Thursday, May 1, 2008

What movies were better than their books?

Entertainment Weekly has a list of 23 disappointing movie adaptations. I must say, what a useless list. The films on the list could have been joined by hundreds of films - most of these felt like just personal gripes by the writes. Nearly every single movie made from a book is worse than its source material. It's the nature of adaptation. You leave things out, you have to change things, it's what needs to happen. Look at the first two Harry Potter films as examples of films that follow their source material to the letter. I consider them awful. Once they started to change things for the third film onwards that the Potter films became... ok.

Anyway, digression aside. A far more interesting (and shorter) list would surely be which movies are better than their source material? Out of the top of my head, some frequently mentioned ones would be the likes of The Godfather (Pauline Kael described Puzo's novel as trash - though I've also heard it described as a masterpiece. Guess I'll need to read it before passing judgement), Psycho (I guess, didn't Hitchcock buy up all the copies and hide them so he could keep his ending a secret?), Fight Club (Well, I hated the novel - the novelist even admitted that Fincher's ending was better), M*A*S*H (paraphasing Altman, the novel by Richard Hooker was awful - full of racism and sexism), Dr.

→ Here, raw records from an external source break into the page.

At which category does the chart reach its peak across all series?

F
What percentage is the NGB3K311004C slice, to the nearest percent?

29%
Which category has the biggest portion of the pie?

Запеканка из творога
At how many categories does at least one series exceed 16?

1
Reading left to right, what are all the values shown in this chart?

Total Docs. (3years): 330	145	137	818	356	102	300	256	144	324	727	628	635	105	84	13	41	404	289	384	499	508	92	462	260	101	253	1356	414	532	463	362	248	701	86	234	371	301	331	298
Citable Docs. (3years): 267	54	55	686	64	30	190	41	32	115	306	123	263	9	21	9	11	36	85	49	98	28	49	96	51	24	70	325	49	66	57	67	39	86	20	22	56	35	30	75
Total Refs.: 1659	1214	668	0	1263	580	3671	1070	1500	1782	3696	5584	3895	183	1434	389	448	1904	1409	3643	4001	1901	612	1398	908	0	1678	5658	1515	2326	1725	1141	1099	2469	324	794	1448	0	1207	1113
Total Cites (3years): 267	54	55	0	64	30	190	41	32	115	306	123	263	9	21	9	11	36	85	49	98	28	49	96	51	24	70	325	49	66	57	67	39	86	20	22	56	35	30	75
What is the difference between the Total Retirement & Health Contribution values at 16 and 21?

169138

Strangelove (Kubrick completely changed the tone. The novel (Red Alert) was meant to be completely serious), The Shining (Kubrick again - King hated Kubrick's version and made his own inferior version)... That's all I can think of off the top of my head. Time to search for some actual lists...

This New York Times article from 2005 is interesting... mainly for the introduction.

"Honestly, I much prefer the book," a young-looking François Truffaut says, comparing his film "Jules and Jim" to the novel that inspired it. In an old television interview included on the recent DVD of the film, Truffaut recalls finding Henri-Pierre Roché's 1953 novel in a second-hand bookshop. "It made me sad to think it did something films couldn't do," he said of the book, which mesmerized him. "In a movie, if a woman loves two men, one man is nice and the other isn't."

He did more than figure out how to translate that blameless story of a femme fatale whose love swerved back and forth between two best friends; it became his masterpiece. Truffaut succeeded so well that today it's easy to say: "Jules and Jim" was a novel?


This 2003 blog has a post about it. Another 2003 blog post talks about the Lord of the Rings movies and this cracked article here also has a list.